Não creio. A Autoridade Nacional perdeu muito do seu papel e do seu peso. E acima de tudo, não foi chamada quando devia ter sido chamada. Hoje, surge como uma atriz pouco eficaz, que não tem influência. Por outro lado, existe uma outra estrutura que pode ser uma solução. Devemos regressar à OLP, a Organização para a Libertação da Palestina, para que possa reunir todas as forças palestinianas. Não apenas a Fatah, não apenas o Hamas, não apenas os partidos democráticos, não apenas os partidos comunistas, mas que se unam todos. Esta poderá ser uma estrutura que pode ser eficaz. Mas precisamos mais uma vez de lhe dar a força e os meios para retomar o seu papel.
Mas o Hamas não integra a OLP.
O Hamas quer aderir à OLP, mas tem uma condição e acredito que é justa. Diz: quero juntar-me à OLP, mas com a condição de que isso aconteça depois das eleições gerais em toda a Palestina. Apresentamo-nos e, de acordo com os resultados das eleições, veremos como é feita a partilha de assentos no parlamento palestiniano. Porque temos um parlamento que reúne o exílio e a Palestina.
Na sua opinião, do lado palestiniano, e também do lado israelita, uma solução precisa de uma nova geração de líderes?
Ela existe, ela está lá na Palestina. Se não fosse esta geração cheia de vitalidade, lembre-se que este conflito já dura há mais de 100 anos, já teríamos desaparecido. Existe uma força extraordinária na sociedade, uma força cheia de vitalidade, energia e criatividade. Está lá a nível intelectual, está lá a nível académico, está lá a todos os níveis. Somos um povo muito vivo. Não é que não tenha força, mas não têm poder. Essa é outra história. É por isso que eleições gerais, mas verdadeiramente democráticas, deveriam decorrer em Gaza, Cisjordânia, Jerusalém Oriental e no exílio.
Sei que nasceu em Haifa ainda antes da criação do Estado de Israel. Quais são as suas memórias da infância?
Quando fomos expulsos, eu tinha um ano e um mês de idade. Não tenho recordações. Eu nasci lá, mas não tenho memórias. Mas já fui ver a casa da minha família. Não a demoliram.
Qual é a sua opinião sobre a integração dos árabes-israelitas, cerca de um quinto da população do Estado Judaico?
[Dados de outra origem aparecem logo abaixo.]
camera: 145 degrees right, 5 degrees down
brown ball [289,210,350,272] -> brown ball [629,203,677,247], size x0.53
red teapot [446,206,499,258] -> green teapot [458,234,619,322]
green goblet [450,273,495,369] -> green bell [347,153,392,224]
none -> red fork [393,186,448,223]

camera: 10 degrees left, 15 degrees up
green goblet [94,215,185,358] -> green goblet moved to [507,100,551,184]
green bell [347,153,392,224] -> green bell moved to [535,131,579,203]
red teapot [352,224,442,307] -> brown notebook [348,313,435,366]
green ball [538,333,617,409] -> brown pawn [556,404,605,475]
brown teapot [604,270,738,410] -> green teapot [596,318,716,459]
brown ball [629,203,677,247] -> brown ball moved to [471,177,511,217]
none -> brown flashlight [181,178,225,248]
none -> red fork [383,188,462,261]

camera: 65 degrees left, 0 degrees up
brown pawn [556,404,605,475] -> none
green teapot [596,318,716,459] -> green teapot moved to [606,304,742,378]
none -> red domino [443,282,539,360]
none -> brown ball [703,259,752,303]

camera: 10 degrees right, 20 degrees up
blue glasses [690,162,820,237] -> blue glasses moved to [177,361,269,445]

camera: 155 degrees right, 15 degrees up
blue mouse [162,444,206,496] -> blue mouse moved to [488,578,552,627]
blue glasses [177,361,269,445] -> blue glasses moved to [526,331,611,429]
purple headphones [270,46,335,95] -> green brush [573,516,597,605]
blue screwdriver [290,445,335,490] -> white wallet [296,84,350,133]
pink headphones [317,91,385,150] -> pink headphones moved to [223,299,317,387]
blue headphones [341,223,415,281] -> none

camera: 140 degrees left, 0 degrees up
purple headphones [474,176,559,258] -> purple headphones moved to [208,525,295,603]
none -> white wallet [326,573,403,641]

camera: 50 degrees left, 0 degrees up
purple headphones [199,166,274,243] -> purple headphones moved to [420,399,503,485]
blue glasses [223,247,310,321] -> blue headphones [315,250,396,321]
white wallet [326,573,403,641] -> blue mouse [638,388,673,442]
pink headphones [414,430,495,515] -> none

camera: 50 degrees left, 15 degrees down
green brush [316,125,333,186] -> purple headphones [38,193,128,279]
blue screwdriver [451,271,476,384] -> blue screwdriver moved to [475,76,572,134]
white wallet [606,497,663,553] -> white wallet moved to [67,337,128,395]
Eles ainda são palestinianos. Eles são palestiniano-israelitas. É interessante como coloca a questão, porque realmente irrita os palestinianos em Israel serem referidos assim. Não gostam de ser chamados de árabes-israelitas. Gostam de ser chamados de palestinianos em Israel. Não é a mesma coisa. Árabe é vago.
Uso a expressão por ser a que inclui também os drusos.
Sim, mas é uma minoria muito pequena. 90% dos palestinianos de Israel dizem que são palestinianos. Os drusos são uma minoria muito pequena. Os palestinianos de que estamos a falar representam 20% da população de Israel. São dois milhões de pessoas. São palestinianos em Israel e carregam passaportes israelitas. Mas continuam a ser palestinianos.
Continuam ligados à ideia de Palestina, mesmo sendo cidadãos de Israel?
Estão apegados à sua identidade profunda. Embora sejam abertos e conheçam bem a identidade israelita. Vivem em Israel. Eles sabem hebraico. Estudam em universidades israelitas. Trabalham em hospitais israelitas. Veja, estão na sociedade. Mas é como um país onde existem várias comunidades e várias origens. É comum no mundo. Hoje sei que estão extremamente preocupados que, no contexto da guerra de Gaza, sejam novamente expulsos, como aconteceu em 1948 com os meus pais e comigo. É que há uma limpeza étnica a acontecer depois de Gaza e da Cisjordânia. Essa é uma das preocupações deles hoje. Mas é complicado. Não vai acontecer assim. O que foi feito em 1948 não pode ser feito novamente mecanicamente.